## About this task
Within the lines below, the span from the line with "Prone Score, Hainline III: 190 -> 194" to the line with "师范类, 社会工作: 6 -> 10", both ends included, is to be reproduced exactly, with pictures omitted.

## Data for analysis
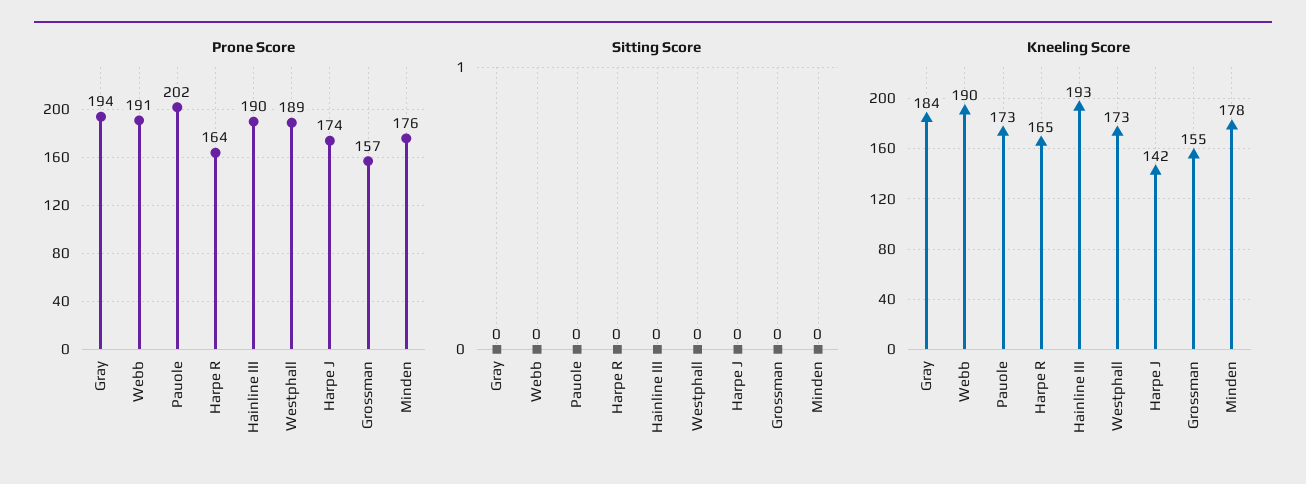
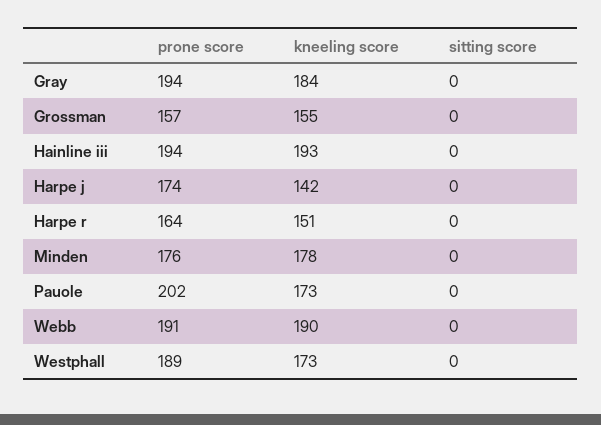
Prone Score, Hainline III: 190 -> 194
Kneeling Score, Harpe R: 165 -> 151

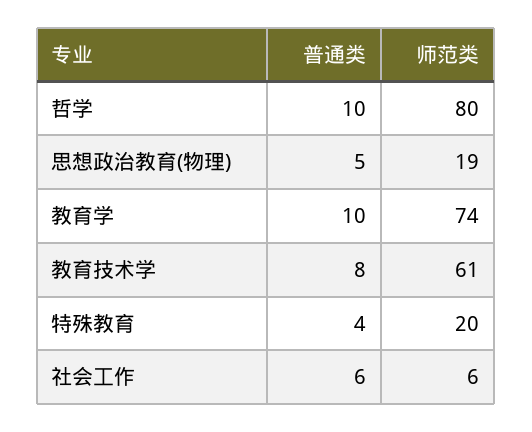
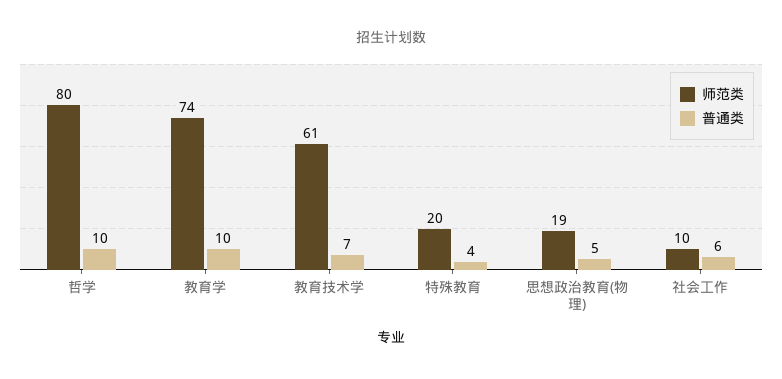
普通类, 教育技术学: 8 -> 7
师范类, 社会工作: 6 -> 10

* * *

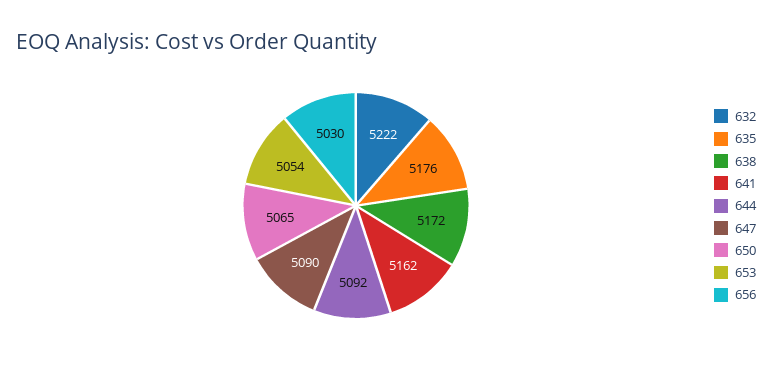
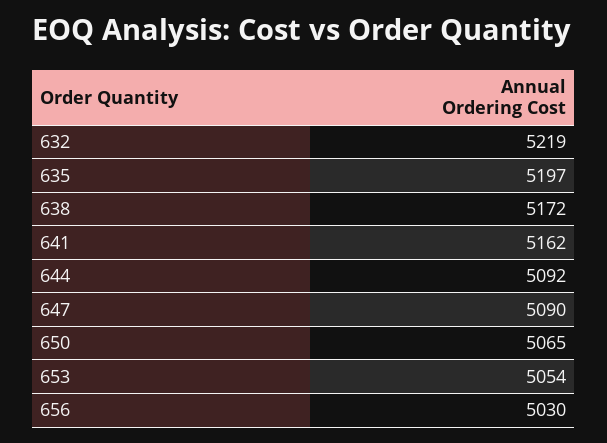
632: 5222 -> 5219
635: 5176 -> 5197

* * *

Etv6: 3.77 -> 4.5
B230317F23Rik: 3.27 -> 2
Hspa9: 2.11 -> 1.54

## Response to the exercise
Prone Score, Hainline III: 190 -> 194
Kneeling Score, Harpe R: 165 -> 151

普通类, 教育技术学: 8 -> 7
师范类, 社会工作: 6 -> 10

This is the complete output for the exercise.